Stored items
● ● ●

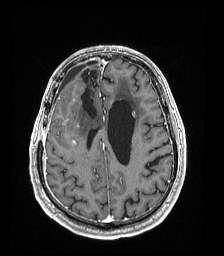
Brain MRI from a brain-tumour surgery series, one axial slice. Slice 63 of 192 in the series (ordered by position). T1-weighted post-contrast. 1 mm slice thickness. 224 × 256 image matrix. From the clinical record (not read from this slice): histopathology: Astrocytoma; WHO grade: 4; IDH mutation: yes.
Outlined on this slice (outlined manually by an expert reader):
- previous resection cavity: box from (x=81, y=68) to (x=98, y=118) px
- tumour: (x=72, y=139)–(x=76, y=145)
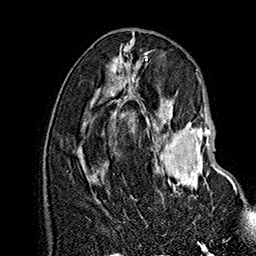
Breast MRI (dynamic contrast-enhanced), one axial slice; position 74 of 160 along the scan axis; cropped to one breast; dynamic contrast-enhanced series, time point 2 of 7 at this slice position (early post-contrast); 1.5 T; TE 2.8 ms, TR 5.4 ms; 1 mm slice thickness; 256 × 256 image matrix, field of view 180 × 180 mm. Female patient.
Structures marked on this image (semi-automatically segmented with operator editing):
- enhancing-tissue mask used for the functional tumour volume (all voxels passing the contrast-enhancement thresholds inside the analysis volume; usually the tumour): bounding box [x1, y1, x2, y2] px = [155, 113, 237, 192]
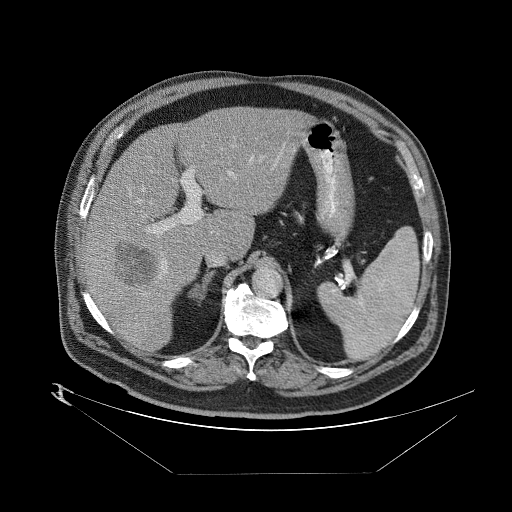
Contrast-enhanced abdominal CT (liver protocol), one axial slice. Slice 52 of 89 in the series (ordered by position). Reconstruction kernel STANDARD. One of 2 acquisitions stored at this slice position. Soft-tissue window (W 400 / L 40 HU). 512 × 512 image matrix, field of view 480 × 480 mm. Case-level facts recorded for this patient, not image findings: diagnosis: hepatocellular carcinoma (patient treated with transarterial chemoembolisation; whether this scan precedes or follows treatment is not stated here); TNM stage (as recorded): Stage-II; Child-Pugh class: B; tumour differentiation: moderately differentiated; tumour nodularity: multinodular.
Annotated regions visible in this slice (semi-automatic segmentation, software-assisted and operator-edited):
- abdominal aorta: bounding box <252,267,282,297> (left, top, right, bottom; pixels)
- liver parenchyma outside the tumour (the mass and vessels are separate outlines, so this box may not span the whole liver): <78,104,306,352>
- mass: <110,236,156,285>
- portal vein: <89,155,261,333>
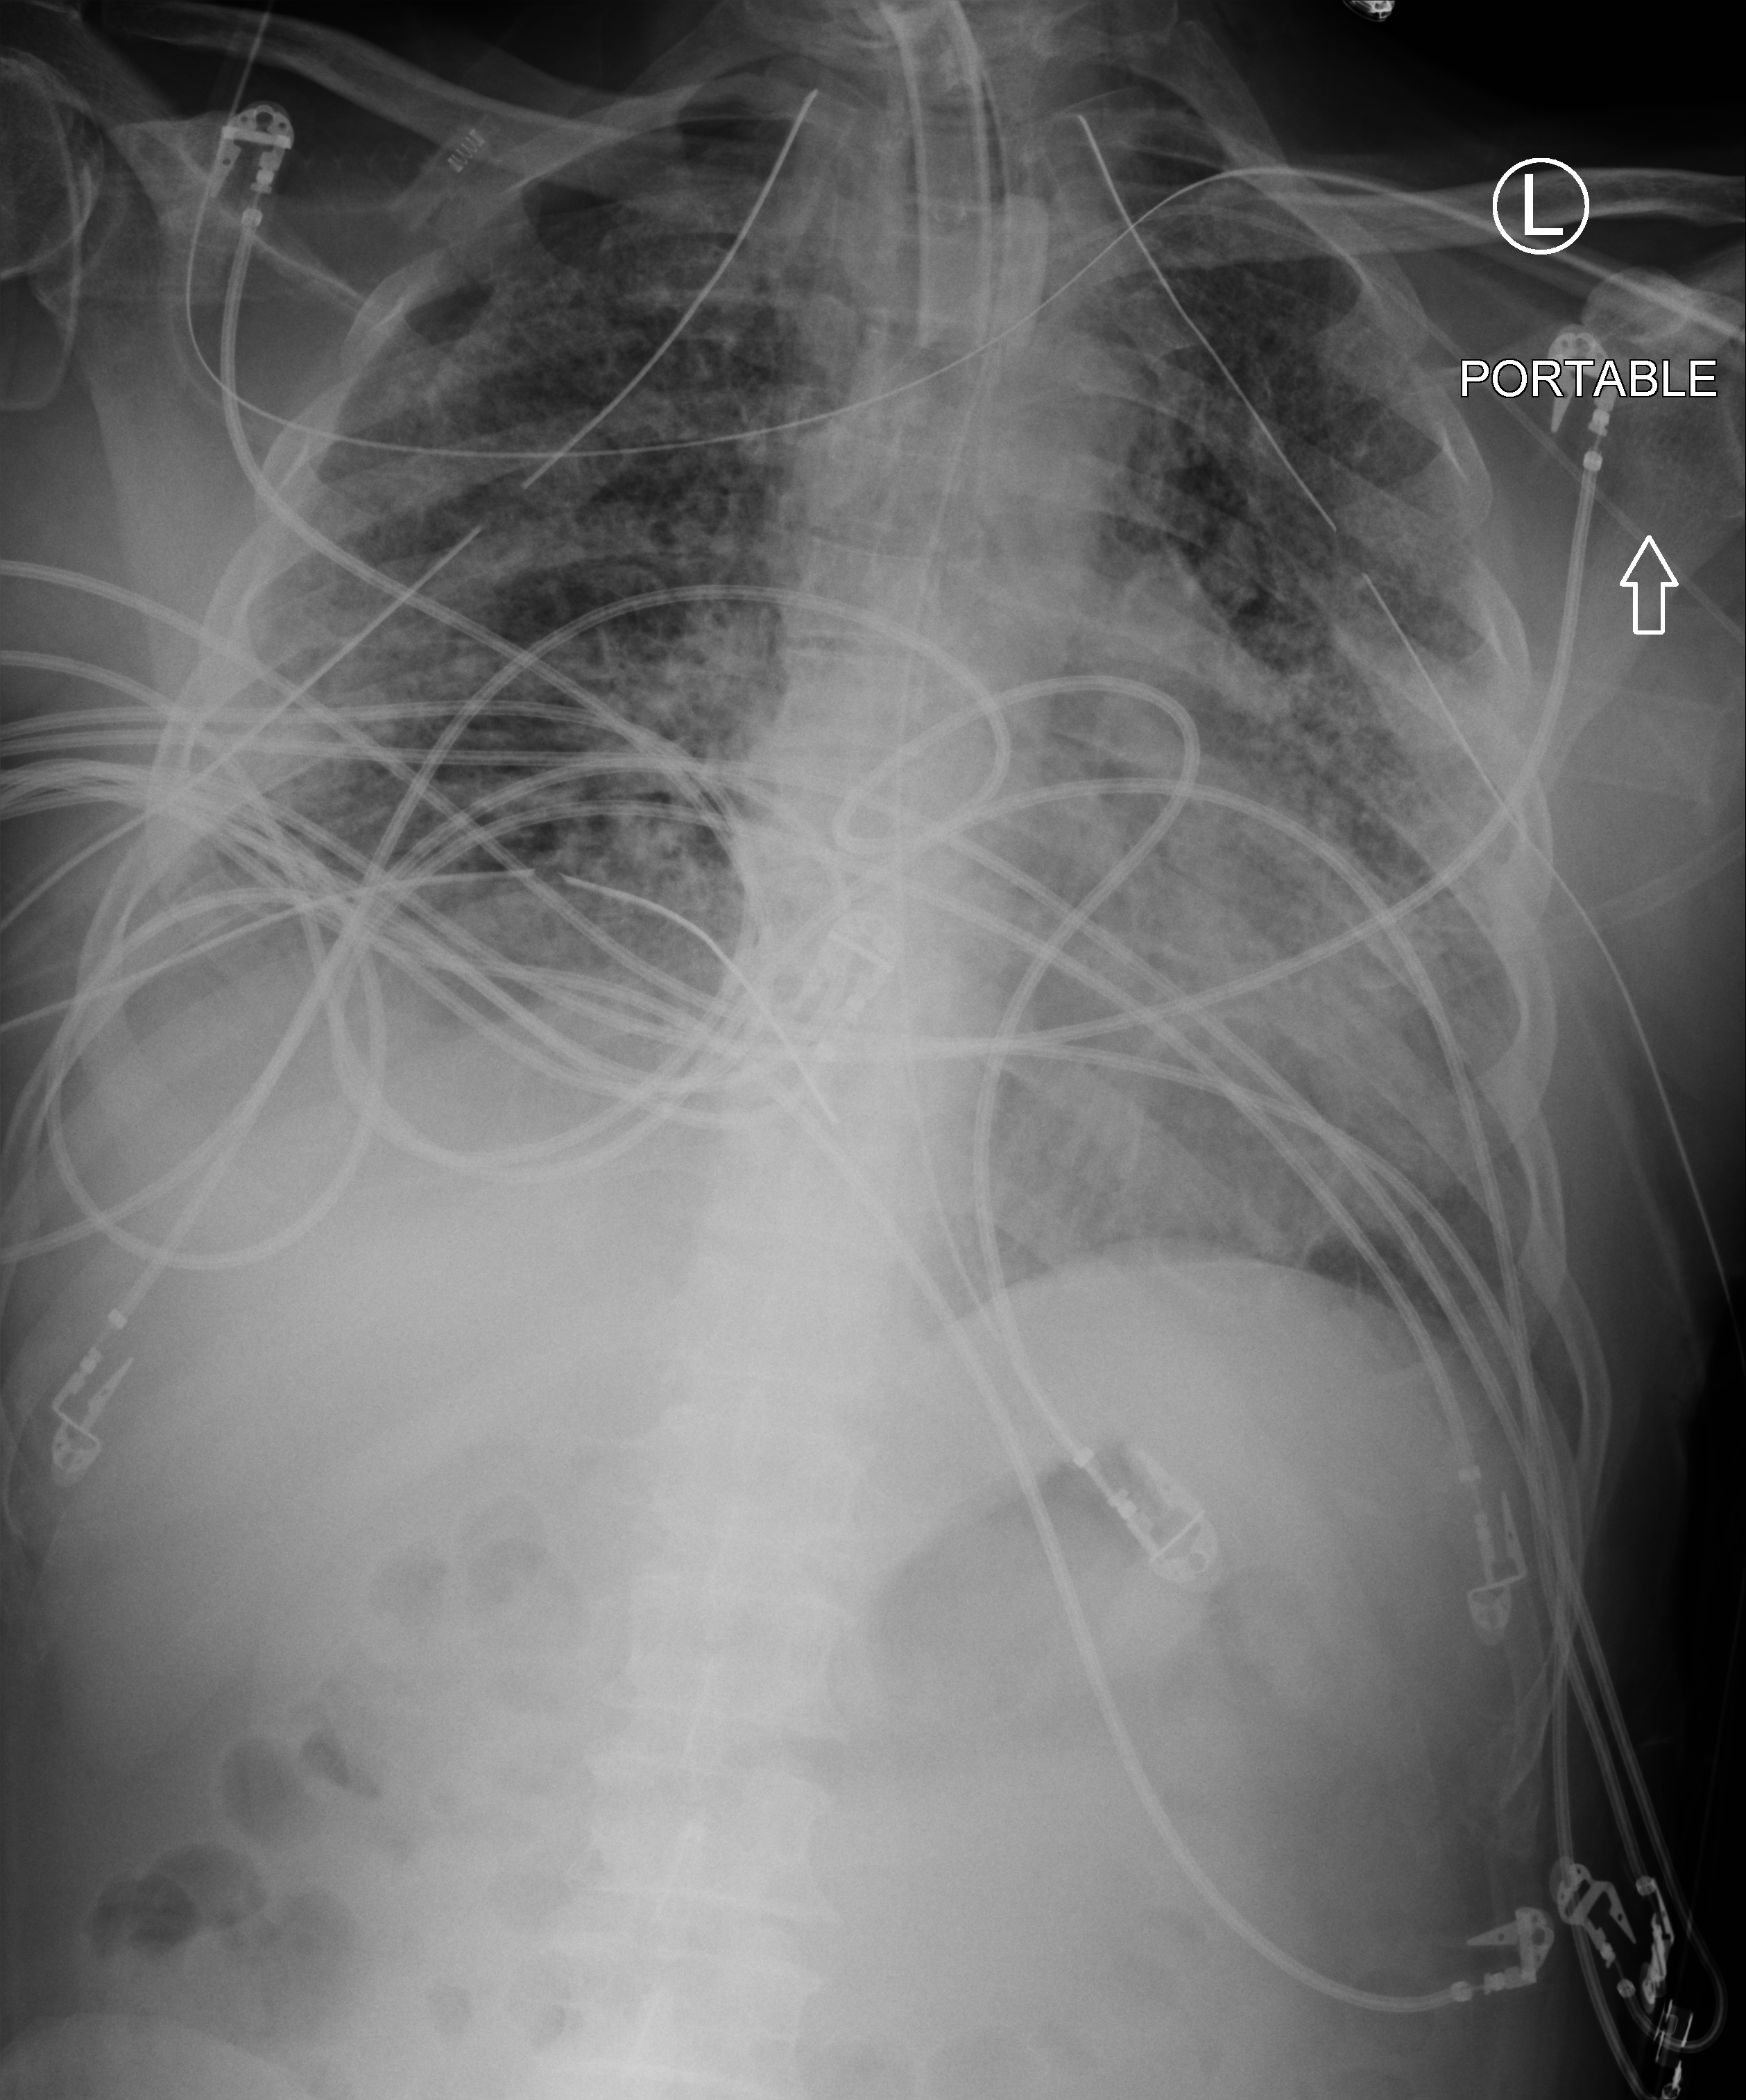
Bedside chest radiograph (computed radiography), anteroposterior (AP) projection. Patient hospitalised with COVID-19; male, aged 18–59 years.
Hospital-stay facts (about this admission, not read from this image; timing relative to this image not recorded): length of hospital stay: 83 days; admitted to intensive care during this hospital stay: yes.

● ● ●

▸ YOUR TASK
The records above, copied word for word without the pictures, are what should be output.

▸ ANSWER FOR THIS EXERCISE
Brain MRI from a brain-tumour surgery series, one axial slice. Slice 63 of 192 in the series (ordered by position). T1-weighted post-contrast. 1 mm slice thickness. 224 × 256 image matrix. From the clinical record (not read from this slice): histopathology: Astrocytoma; WHO grade: 4; IDH mutation: yes.
Outlined on this slice (outlined manually by an expert reader):
- previous resection cavity: box from (x=81, y=68) to (x=98, y=118) px
- tumour: (x=72, y=139)–(x=76, y=145)
Breast MRI (dynamic contrast-enhanced), one axial slice; position 74 of 160 along the scan axis; cropped to one breast; dynamic contrast-enhanced series, time point 2 of 7 at this slice position (early post-contrast); 1.5 T; TE 2.8 ms, TR 5.4 ms; 1 mm slice thickness; 256 × 256 image matrix, field of view 180 × 180 mm. Female patient.
Structures marked on this image (semi-automatically segmented with operator editing):
- enhancing-tissue mask used for the functional tumour volume (all voxels passing the contrast-enhancement thresholds inside the analysis volume; usually the tumour): bounding box [x1, y1, x2, y2] px = [155, 113, 237, 192]
Contrast-enhanced abdominal CT (liver protocol), one axial slice. Slice 52 of 89 in the series (ordered by position). Reconstruction kernel STANDARD. One of 2 acquisitions stored at this slice position. Soft-tissue window (W 400 / L 40 HU). 512 × 512 image matrix, field of view 480 × 480 mm. Case-level facts recorded for this patient, not image findings: diagnosis: hepatocellular carcinoma (patient treated with transarterial chemoembolisation; whether this scan precedes or follows treatment is not stated here); TNM stage (as recorded): Stage-II; Child-Pugh class: B; tumour differentiation: moderately differentiated; tumour nodularity: multinodular.
Annotated regions visible in this slice (semi-automatic segmentation, software-assisted and operator-edited):
- abdominal aorta: bounding box <252,267,282,297> (left, top, right, bottom; pixels)
- liver parenchyma outside the tumour (the mass and vessels are separate outlines, so this box may not span the whole liver): <78,104,306,352>
- mass: <110,236,156,285>
- portal vein: <89,155,261,333>
Bedside chest radiograph (computed radiography), anteroposterior (AP) projection. Patient hospitalised with COVID-19; male, aged 18–59 years.
Hospital-stay facts (about this admission, not read from this image; timing relative to this image not recorded): length of hospital stay: 83 days; admitted to intensive care during this hospital stay: yes.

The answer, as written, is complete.